Dataset entries
◇ ◇ ◇

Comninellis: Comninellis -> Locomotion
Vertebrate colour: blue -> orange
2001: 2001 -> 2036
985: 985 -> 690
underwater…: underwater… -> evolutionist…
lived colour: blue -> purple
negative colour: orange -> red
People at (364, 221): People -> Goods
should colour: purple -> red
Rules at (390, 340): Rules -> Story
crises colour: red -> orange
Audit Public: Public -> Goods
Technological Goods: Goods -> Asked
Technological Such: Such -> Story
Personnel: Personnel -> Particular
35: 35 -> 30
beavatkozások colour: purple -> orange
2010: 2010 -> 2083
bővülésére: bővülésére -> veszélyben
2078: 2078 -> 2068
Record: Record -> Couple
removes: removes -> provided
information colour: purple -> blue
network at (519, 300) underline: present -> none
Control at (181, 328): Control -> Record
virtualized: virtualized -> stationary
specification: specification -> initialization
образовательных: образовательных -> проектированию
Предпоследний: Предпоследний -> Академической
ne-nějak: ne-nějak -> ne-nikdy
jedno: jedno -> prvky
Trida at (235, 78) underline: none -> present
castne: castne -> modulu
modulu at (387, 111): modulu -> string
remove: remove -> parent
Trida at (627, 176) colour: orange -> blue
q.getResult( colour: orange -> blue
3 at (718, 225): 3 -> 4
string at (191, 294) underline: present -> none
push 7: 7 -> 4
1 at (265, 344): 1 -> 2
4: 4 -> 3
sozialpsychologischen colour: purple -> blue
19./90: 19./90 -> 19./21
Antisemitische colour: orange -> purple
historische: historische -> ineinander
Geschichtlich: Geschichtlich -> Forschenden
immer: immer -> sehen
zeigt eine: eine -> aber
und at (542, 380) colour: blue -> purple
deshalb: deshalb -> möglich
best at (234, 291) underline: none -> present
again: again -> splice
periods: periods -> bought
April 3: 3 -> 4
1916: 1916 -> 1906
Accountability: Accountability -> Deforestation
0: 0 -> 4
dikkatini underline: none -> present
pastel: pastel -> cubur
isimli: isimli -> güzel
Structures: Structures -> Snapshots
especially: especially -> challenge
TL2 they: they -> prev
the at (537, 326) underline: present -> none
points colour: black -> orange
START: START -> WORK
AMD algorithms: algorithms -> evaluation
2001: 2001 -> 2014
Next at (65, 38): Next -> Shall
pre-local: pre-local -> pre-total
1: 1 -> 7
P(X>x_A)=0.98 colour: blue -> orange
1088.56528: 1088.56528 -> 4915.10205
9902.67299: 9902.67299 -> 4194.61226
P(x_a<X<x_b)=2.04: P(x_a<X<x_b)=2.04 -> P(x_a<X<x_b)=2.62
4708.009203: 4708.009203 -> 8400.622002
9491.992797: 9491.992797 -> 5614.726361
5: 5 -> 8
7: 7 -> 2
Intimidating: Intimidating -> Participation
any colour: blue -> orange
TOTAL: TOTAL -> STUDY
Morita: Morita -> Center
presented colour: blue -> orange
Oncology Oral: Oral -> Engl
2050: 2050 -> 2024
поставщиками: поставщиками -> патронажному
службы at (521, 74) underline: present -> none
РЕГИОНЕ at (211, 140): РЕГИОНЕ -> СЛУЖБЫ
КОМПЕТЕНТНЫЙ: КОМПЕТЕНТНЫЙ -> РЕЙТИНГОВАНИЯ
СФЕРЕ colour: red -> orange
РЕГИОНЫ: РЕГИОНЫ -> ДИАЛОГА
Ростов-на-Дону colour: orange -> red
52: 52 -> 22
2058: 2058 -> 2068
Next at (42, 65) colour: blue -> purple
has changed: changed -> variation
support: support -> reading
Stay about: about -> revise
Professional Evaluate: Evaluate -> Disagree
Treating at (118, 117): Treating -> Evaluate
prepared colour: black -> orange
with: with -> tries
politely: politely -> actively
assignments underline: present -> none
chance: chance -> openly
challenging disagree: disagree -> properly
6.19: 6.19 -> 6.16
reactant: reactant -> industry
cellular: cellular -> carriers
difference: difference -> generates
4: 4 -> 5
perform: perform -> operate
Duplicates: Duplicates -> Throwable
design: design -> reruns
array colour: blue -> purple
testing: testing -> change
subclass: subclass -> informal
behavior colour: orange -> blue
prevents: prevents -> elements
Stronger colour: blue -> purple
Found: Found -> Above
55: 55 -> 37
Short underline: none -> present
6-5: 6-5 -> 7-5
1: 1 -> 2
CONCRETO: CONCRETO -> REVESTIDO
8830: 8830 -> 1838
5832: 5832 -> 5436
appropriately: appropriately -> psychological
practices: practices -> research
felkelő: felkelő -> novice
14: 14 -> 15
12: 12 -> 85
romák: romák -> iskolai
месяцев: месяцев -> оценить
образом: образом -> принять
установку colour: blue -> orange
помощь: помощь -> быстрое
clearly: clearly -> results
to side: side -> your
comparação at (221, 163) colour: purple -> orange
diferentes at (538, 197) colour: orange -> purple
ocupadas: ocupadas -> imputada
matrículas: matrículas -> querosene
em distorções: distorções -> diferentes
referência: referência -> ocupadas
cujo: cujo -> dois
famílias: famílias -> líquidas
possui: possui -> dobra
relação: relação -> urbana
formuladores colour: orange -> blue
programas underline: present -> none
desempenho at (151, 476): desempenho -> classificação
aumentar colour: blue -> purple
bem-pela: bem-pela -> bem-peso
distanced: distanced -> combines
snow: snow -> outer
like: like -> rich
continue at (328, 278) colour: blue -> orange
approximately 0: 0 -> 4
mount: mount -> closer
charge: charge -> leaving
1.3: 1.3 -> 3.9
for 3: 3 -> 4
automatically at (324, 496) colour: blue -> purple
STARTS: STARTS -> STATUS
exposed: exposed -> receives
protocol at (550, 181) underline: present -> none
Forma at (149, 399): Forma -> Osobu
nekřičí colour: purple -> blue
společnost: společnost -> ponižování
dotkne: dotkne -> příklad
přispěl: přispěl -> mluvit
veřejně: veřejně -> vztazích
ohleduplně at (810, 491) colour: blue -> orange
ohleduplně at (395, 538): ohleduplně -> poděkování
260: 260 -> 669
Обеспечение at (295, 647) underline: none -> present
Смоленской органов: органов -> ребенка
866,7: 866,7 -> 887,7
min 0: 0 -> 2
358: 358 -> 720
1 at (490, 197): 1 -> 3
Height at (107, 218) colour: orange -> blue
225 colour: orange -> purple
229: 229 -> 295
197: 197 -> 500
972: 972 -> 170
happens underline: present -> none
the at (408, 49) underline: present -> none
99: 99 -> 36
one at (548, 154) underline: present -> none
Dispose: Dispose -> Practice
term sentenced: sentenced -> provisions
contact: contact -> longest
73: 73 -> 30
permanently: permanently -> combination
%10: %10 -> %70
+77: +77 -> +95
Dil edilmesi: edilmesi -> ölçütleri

◇ ◇ ◇

#### Exercise goal:
Tally the lines in the items above that contain the string "Story". Reply with the number alone.

#### Reply:
2